By Mandi Benet
I don’t know if you’ve seen it, but the cozy British mystery murder series, Grantchester, which recently finished its second season on PBS, has a lot to teach us about romantic heroes. Even though its main character is an improbably handsome young Anglican priest, Sidney Chambers.
A graduate of Cambridge University, bicycle-riding Sidney, with his sidekick and unlikely ally, the hard-bitten police chief, moonlights as a proficient solver of whodunnits in the bucolic and placid village of Grantchester of the 1950s. The gorgeous British actor James Norton plays the moody, angst-ridden clergyman who’s passionate about God, jazz, whiskey and women — especially his old flame Amanda, who’s now unhappily married to one of England’s wealthy landed gentry with a lifestyle Sidney knew he would never be able to give her. Norton has got the world’s women (and men?) atwitter because of his sculpted chest (of which we see a lot, thank goodness), strawberry blonde hair and killer cheekbones you could hang coats from. No vicar I ever met looked like him, I can tell you.
His hunky appearance alone (think of him working shirtless in the vicarage garden or toweling off after a dip in the River Cam) could make this man of the cloth fodder for a romance novel. As could the charming and engaging way he and his partner in the crime-fighting duo, Detective Geordie Keating, always get their killer, many times based on Sidney’s persistence and keen observation skills.
But it’s the fact that he feels things deeply that really makes him attractive to the modern woman, that ramps up his romantic hero potential: a sensitive, troubled World War II veteran who entered the church because of terrible wartime experiences that still haunt him, a shy man who drinks and smokes too much and has a complicated love life, and a canon of the church who knows right from wrong, (always refreshing in a hero), and is genuinely disappointed in himself when he makes mistakes. (And he makes them.) Yet, he’s enduringly decent: patient with parishioners, intuitive in coaxing information from suspects, determined to search tirelessly for justice and spiritual fulfillment, and kind to everyone, from the victims of the crimes he investigates and his crotchety housekeeper Mrs. Mrs Maguire, to his gay colleague, curate Leonard, and the raft of women who throw themselves at him on an ongoing basis.

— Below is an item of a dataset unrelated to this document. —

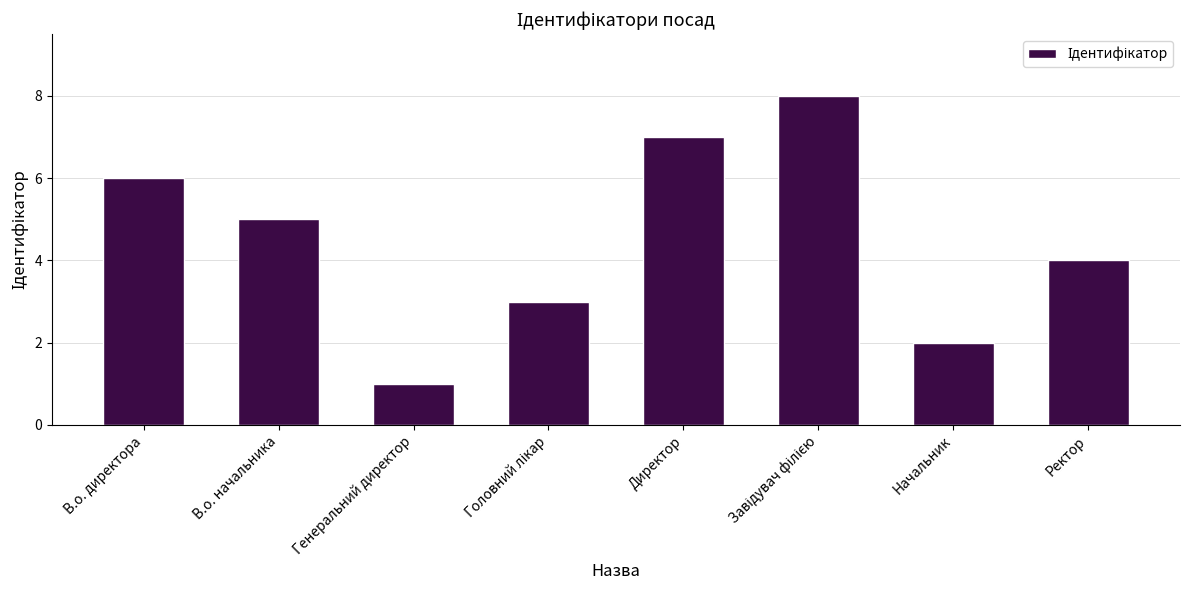

How many series are shown in this chart?

1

But he also sabotages every other potential romantic relationship that comes his way because he can’t get over Amanda, and drinks himself into a stupor when he’s upset. After he sees Gary Bell, a young parishioner he has championed, hung for helping a 15-year-old friend abort her baby, something Sidney believes is not a crime, Sidney goes on a drinking binge. Angry that his good friend Geordie believes in the death penalty and that Bell should have been executed, he then turns his frustration and his fists on the detective.
All this is to say that Sidney is a fundamentally imperfect yet good man, and that’s really what makes a hero. He may not have made his first billion by the time he was twenty-seven but he’s trying to do the right thing. Most romance novel heroes are handsome, or at least irresistibly attractive to the heroine. But being a hero is more than that. It’s about being human. Being a melt-your-panties yet moral man. Even if that man is a man of the cloth.